One topic we really haven’t talked about yet is sandboxing. This is another great feature of containers that really can’t be overlooked. Consider a traditional web-hosting scenario, where a single server has a webserver such as Apache installed, as well as a database, email server, and more. Since all of those applications are installed on the same operating system, a vulnerability in any one of them can allow an attacker access to the entire system! Instead, if each of those applications is running in a separate container, we can easily isolate them and control how they communicate with each other, and therefore prevent a vulnerability in one application from affecting the others! Of course, this depends on us properly configuring our container engine itself, and as we’ll see later in this lab, it is very easy to unintentionally introduce security concerns unless we truly understand what we are doing.

As we’ve already heard in this video, containers are quickly becoming one of the most used tools in system administration today. According to Docker, as of April 2021, there have been over 300 billion individual image downloads from Docker Hub, with 10% of those coming just in the last quarter! There are also over 8.3 million individual image repositories hosted on Docker Hub, meaning that nearly any self-hosted piece of software can probably be found on Docker Hub in some form.

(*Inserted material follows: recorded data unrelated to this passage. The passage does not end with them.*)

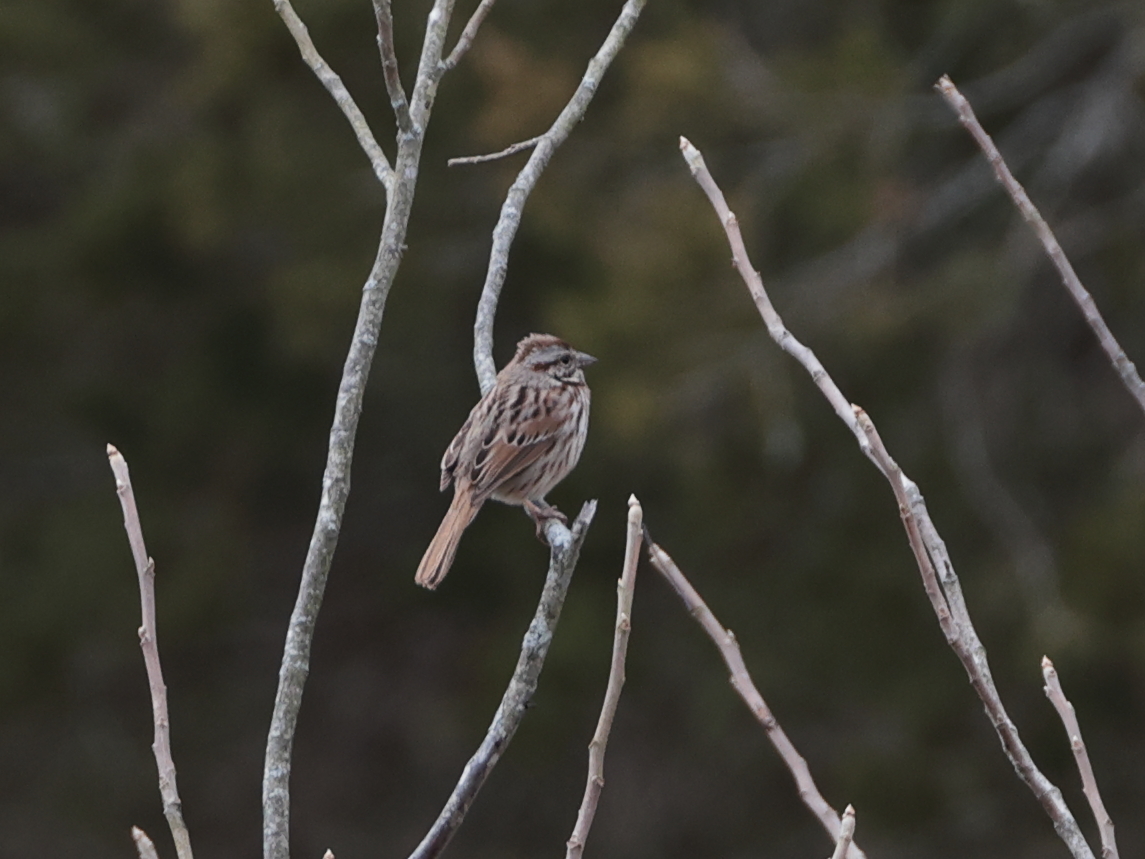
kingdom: Animalia
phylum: Chordata
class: Aves
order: Passeriformes
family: Passerellidae
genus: Melospiza
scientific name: Melospiza melodia
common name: Song sparrow
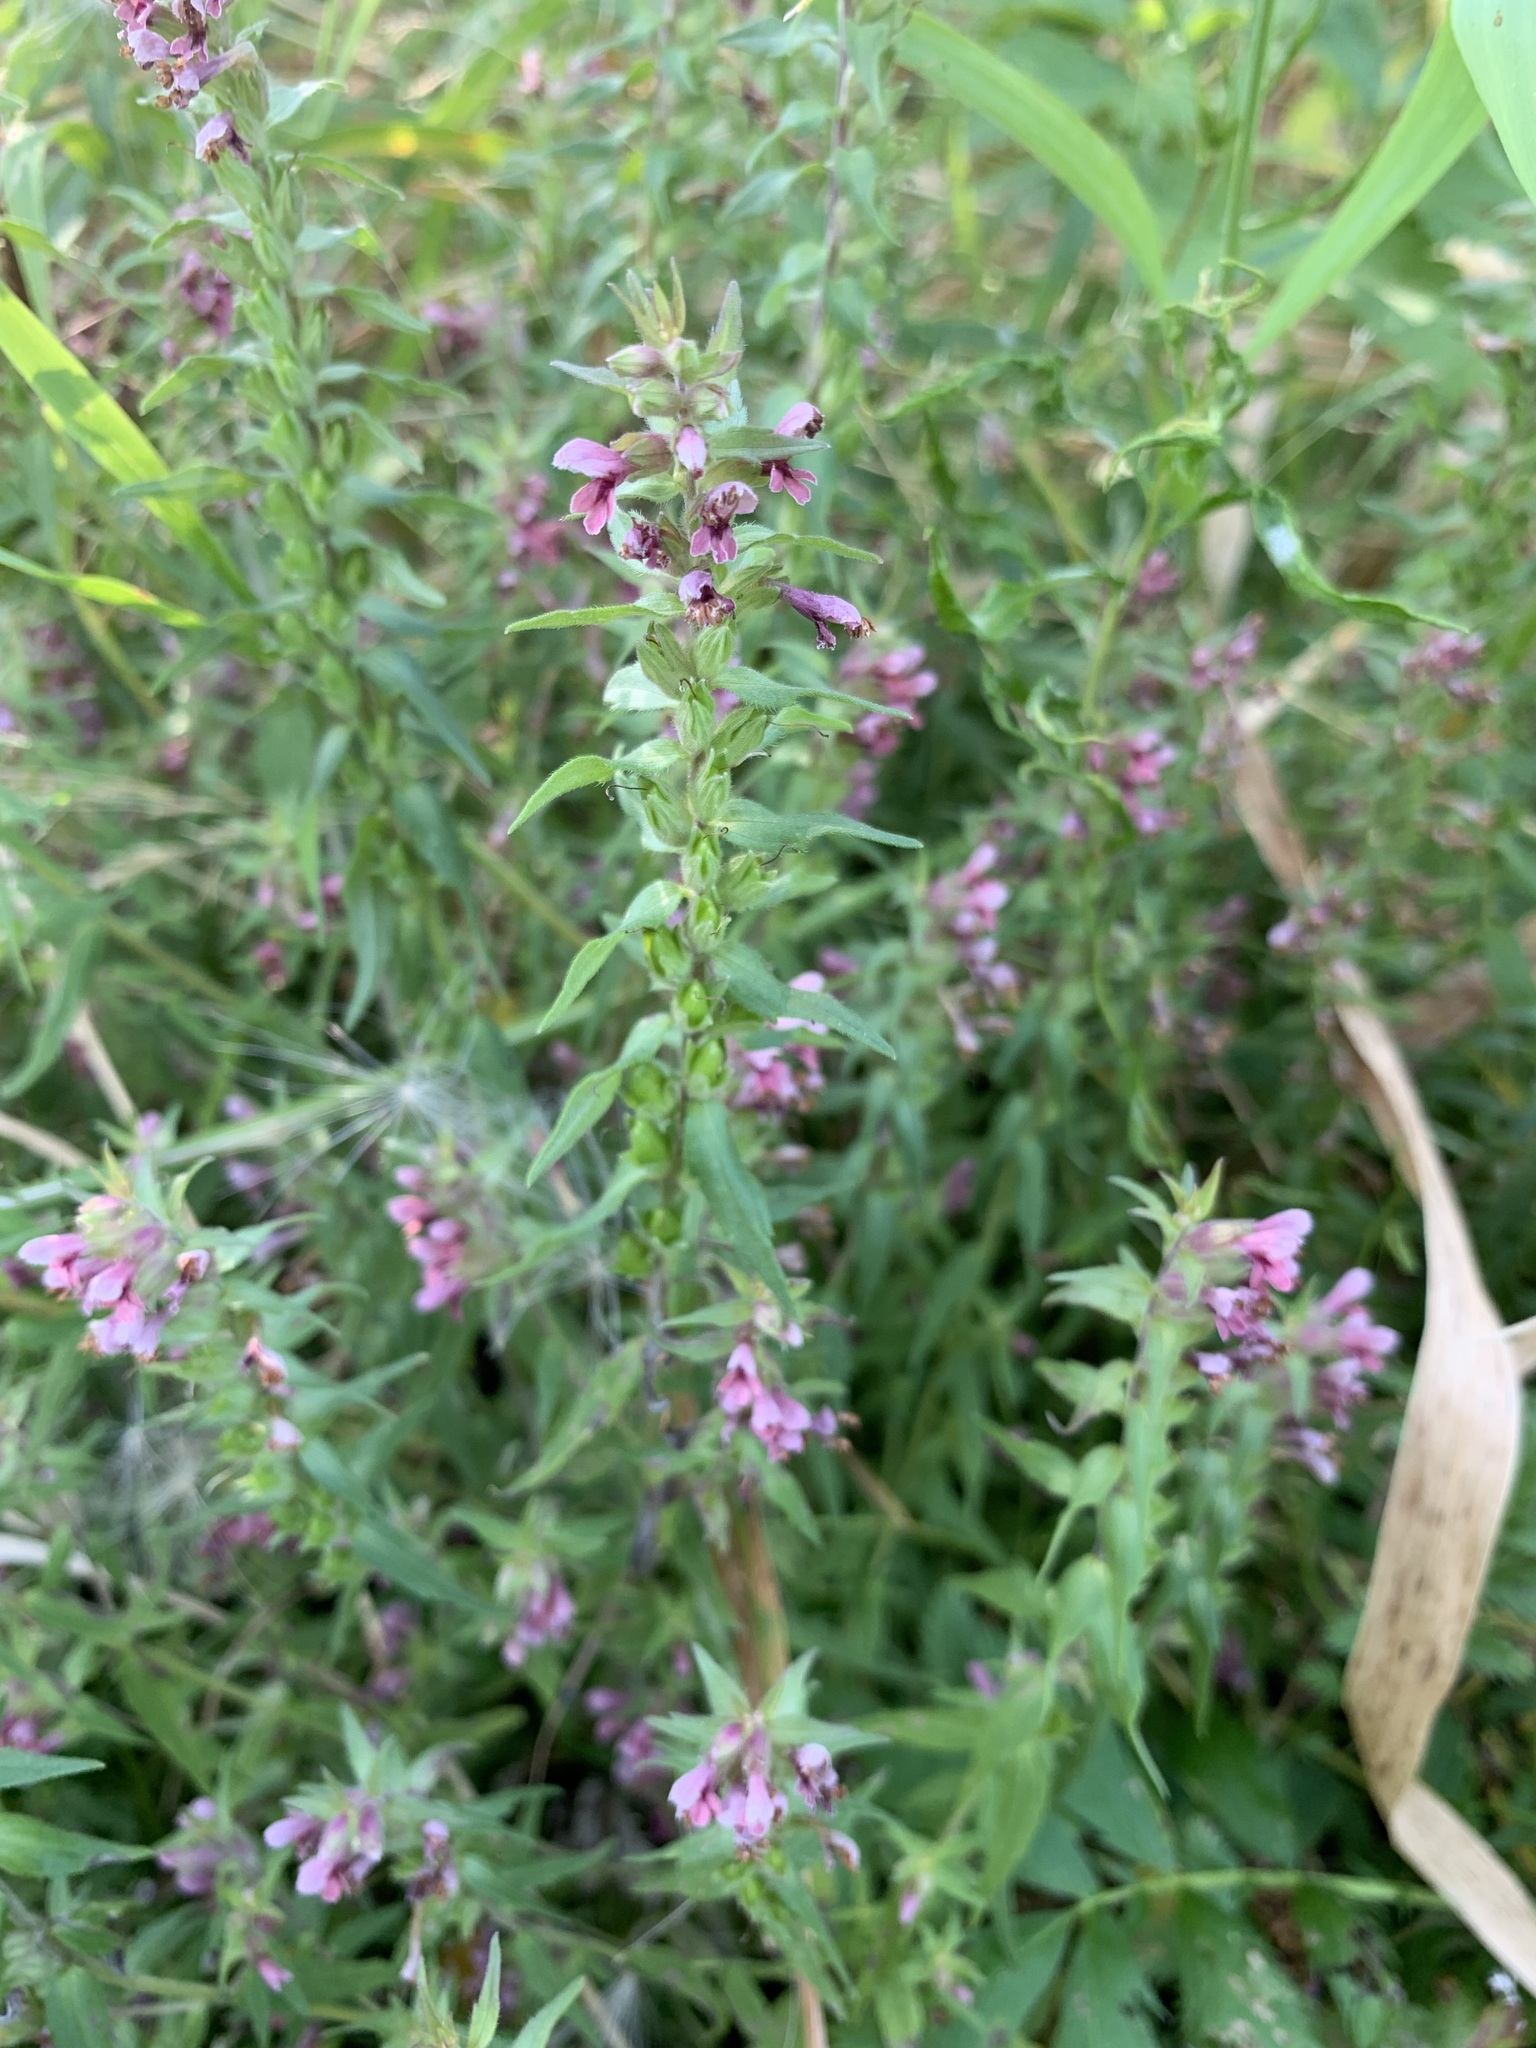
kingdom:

Datadog also publishes their list of the top technologies running in Docker among their clients. Looking here, there aren’t too many surprises - we see that the Nginx webserver, Redis key-value database, and Postgres relational database are the top three images, with many other enterprise tools and data storage platforms close behind.

Hopefully this gives you a good overview of the architecture of containers and some of the technology behind the scenes. In the next few parts of this lab, we’re going to dive directly into using Docker on our own systems.